Fourth Circuit Revives Same-Sex Harassment Claim

The Fourth Circuit Court of Appeals last week joined several other federal appellate courts when it rejected a narrow reading of Supreme Court precedent regarding same-sex harassment claims under Title VII of the Civil Rights Act of 1964.  Roberts v. Glenn Industrial Group, Inc., No. 19-1215 (4th Cir. May 21, 2021).  The Fourth Circuit covers Maryland, North Carolina, South Carolina, Virginia, and West Virginia.

The case involves Glenn Industrial Group, Inc. (“Glenn”), a business that provides underwater inspection and repair services to utility companies, and former employee Chazz Roberts.

According to the Court’s opinion, shortly after Roberts started working for Glenn in July 2015, his supervisor called him “‘gay’ and made sexually explicit and derogatory remarks towards him, including statements referring to him as a ‘fucking retard’ or having ‘retard strength,’ and asking him ‘how much dicks [he] would suck for money.’”  Roberts was twice physically assaulted, including having his safety glasses slapped from his face, being pushed, and being put in a chokehold.

Roberts reported the behavior to his supervisor’s supervisor at least four times, however, the response he received was, “suck it up.”  Roberts eventually reported the behavior to the company’s Vice President and Human Resources Manager, who was also the CEO’s spouse.  The supervisor was never disciplined and the behavior continued.

After being terminated for safety-related issues in early 2016, Roberts filed a charge of discrimination with the EEOC and then filed suit in February 2018 alleging, among other things, that he was retaliated against for reporting the harassment and that he experienced same-sex sexual harassment  by his supervisor.  The trial court granted Glenn’s motion for summary judgment on both claims.  On the harassment claim, the district court concluded that Roberts could not prove that the harassment was based on sex.  Roberts appealed. 
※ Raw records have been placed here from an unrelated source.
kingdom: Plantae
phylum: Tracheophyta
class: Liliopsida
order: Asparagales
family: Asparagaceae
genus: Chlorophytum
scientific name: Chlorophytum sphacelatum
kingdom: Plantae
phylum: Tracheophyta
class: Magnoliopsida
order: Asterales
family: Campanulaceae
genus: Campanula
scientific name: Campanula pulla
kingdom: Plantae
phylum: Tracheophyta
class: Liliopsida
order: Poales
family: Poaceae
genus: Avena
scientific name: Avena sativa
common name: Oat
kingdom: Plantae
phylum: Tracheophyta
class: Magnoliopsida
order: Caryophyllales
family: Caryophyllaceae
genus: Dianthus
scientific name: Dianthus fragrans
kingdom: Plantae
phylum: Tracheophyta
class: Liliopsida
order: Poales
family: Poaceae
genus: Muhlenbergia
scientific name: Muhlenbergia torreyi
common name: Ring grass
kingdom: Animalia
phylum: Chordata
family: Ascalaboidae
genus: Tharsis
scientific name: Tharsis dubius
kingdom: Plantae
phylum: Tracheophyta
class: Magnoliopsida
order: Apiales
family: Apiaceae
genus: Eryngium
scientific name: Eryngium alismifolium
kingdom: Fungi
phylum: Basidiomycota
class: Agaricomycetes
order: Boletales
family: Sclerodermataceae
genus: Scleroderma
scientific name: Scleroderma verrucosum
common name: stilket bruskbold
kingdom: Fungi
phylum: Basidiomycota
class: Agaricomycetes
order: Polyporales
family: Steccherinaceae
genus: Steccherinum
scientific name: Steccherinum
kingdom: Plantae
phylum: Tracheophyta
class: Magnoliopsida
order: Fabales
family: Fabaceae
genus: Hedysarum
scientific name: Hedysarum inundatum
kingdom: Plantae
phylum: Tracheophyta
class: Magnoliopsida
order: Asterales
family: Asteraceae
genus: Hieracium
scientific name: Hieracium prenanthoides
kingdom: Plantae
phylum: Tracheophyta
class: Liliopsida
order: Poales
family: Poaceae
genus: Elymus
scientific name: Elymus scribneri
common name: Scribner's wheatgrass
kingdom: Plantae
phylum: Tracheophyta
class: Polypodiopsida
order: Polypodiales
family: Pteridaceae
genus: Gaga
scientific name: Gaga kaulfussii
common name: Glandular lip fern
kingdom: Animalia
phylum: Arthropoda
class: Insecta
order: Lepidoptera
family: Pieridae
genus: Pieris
The Fourth Circuit affirmed the trial court’s decision regarding the retaliation claim, but vacated the same-sex harassment decision, reasoning that the lower court too narrowly applied the Supreme Court’s decision in Oncale v. Sundowner Offshore Services, 523 U.S. 75 (1998).

In Oncale, the Supreme Court held that same sex harassment claims are viable under Title VII and provided three examples of situations that support a same-sex sexual harassment claim.  As summarized by the Fourth Circuit:

In Oncale, the Supreme Court held that “nothing in Title VII necessarily bars a claim of discrimination ‘because of . . . sex’ merely because the plaintiff and the defendant (or the person charged with acting on behalf of the defendant) are of the same sex.”  523 U.S. at 79.  The Court then identified three evidentiary routes by which a plaintiff could prove that he was the victim of same-sex harassment based on his sex: (1) when there is “credible evidence that the harasser [is] homosexual” and the harassing conduct involves “explicit or implicit proposals of sexual activity;” (2) when the “sex-specific and derogatory terms” of the harassment indicate “general hostility to the presence of [the victim’s sex] in the workplace”; and (3) when comparative evidence shows that the harasser treated members of one sex worse than members of the other sex in a “mixed-sex workplace.”  Id. at 80-81.

Regardless of the “evidentiary route,” a plaintiff “must always prove that the conduct at issue was not merely tinged with offensive sexual connotations, but actually constituted ‘discriminat[ion] . . . because of . . . sex.’” 

The federal district court granted Glenn’s motion for summary judgment because none of the three Oncale “routes” was present in Roberts’ case.  Yet it was error for the trial court to consider the three examples from Oncale as the only way a plaintiff can prove same sex sexual harassment.  Looking to Oncale and decisions from the Third, Fifth, Sixth, Seventh, Eighth, and Tenth Circuits, the Fourth Circuit concluded that “Oncale’s three examples were not intended to serve as an exhaustive list of the ways to prove that same-sex harassment was based on sex.”  What matters is that the plaintiff prove that the same-sex harassment was based on sex.  Such proof can include evidence “of discrimination based on a plaintiff’s failure to conform to sex stereotypes,” as the Court explained in Bostock v. Clayton County, 140 S. Ct. 1731 (2020).  The trial court should have considered the evidence beyond the confines of the three examples provided in Oncale and the physical abuse Roberts endured — even if not sexual in nature — because the physical assaults could be evidence of discrimination because of Roberts’ sex.

The Court vacated the decision as to the same-sex harassment claim and remanded the case to the United States District Court for the Western District of North Carolina.